- [Work order]: Only the lines from the start of the data through the one containing "is a histopathology" belong in your answer; return them exactly.

- [Records to process]:
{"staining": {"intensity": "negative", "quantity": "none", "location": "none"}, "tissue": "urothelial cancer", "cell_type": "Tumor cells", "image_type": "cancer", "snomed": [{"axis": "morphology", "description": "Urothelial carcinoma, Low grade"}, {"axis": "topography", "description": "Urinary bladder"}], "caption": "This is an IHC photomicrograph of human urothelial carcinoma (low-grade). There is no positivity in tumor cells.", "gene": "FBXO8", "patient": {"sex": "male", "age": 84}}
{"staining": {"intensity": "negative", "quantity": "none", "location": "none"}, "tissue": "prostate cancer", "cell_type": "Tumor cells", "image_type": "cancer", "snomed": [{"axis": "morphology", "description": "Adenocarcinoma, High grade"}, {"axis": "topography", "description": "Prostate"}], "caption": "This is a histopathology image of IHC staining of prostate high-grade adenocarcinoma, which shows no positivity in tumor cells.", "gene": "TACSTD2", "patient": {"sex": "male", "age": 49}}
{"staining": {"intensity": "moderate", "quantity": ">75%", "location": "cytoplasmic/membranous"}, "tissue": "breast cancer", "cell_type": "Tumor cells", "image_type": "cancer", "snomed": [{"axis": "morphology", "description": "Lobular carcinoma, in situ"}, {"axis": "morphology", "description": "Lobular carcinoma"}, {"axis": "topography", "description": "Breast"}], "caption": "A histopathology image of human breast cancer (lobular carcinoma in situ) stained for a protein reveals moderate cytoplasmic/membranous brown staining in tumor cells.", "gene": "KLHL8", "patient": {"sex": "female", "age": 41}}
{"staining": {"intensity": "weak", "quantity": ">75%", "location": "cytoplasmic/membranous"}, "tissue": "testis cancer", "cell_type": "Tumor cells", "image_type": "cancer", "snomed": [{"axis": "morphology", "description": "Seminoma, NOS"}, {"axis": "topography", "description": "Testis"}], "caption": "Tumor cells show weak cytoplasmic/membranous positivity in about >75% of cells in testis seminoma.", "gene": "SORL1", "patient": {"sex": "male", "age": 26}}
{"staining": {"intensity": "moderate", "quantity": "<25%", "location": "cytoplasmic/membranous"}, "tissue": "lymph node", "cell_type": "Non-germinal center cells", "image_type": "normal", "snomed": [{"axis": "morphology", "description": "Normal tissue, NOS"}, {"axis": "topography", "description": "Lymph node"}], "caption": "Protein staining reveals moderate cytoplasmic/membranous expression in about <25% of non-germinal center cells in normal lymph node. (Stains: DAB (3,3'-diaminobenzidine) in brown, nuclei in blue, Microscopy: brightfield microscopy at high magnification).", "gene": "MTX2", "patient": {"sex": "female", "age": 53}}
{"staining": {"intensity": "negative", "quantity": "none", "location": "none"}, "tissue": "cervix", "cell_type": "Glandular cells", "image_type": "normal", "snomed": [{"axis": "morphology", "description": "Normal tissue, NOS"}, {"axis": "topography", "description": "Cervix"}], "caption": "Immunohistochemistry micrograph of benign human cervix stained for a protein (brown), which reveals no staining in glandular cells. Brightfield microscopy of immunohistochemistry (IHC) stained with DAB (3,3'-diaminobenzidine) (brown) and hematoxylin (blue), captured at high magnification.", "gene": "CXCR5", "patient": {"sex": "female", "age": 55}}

- [Output for this task]:
{"staining": {"intensity": "negative", "quantity": "none", "location": "none"}, "tissue": "urothelial cancer", "cell_type": "Tumor cells", "image_type": "cancer", "snomed": [{"axis": "morphology", "description": "Urothelial carcinoma, Low grade"}, {"axis": "topography", "description": "Urinary bladder"}], "caption": "This is an IHC photomicrograph of human urothelial carcinoma (low-grade). There is no positivity in tumor cells.", "gene": "FBXO8", "patient": {"sex": "male", "age": 84}}
{"staining": {"intensity": "negative", "quantity": "none", "location": "none"}, "tissue": "prostate cancer", "cell_type": "Tumor cells", "image_type": "cancer", "snomed": [{"axis": "morphology", "description": "Adenocarcinoma, High grade"}, {"axis": "topography", "description": "Prostate"}], "caption": "This is a histopathology image of IHC staining of prostate high-grade adenocarcinoma, which shows no positivity in tumor cells.", "gene": "TACSTD2", "patient": {"sex": "male", "age": 49}}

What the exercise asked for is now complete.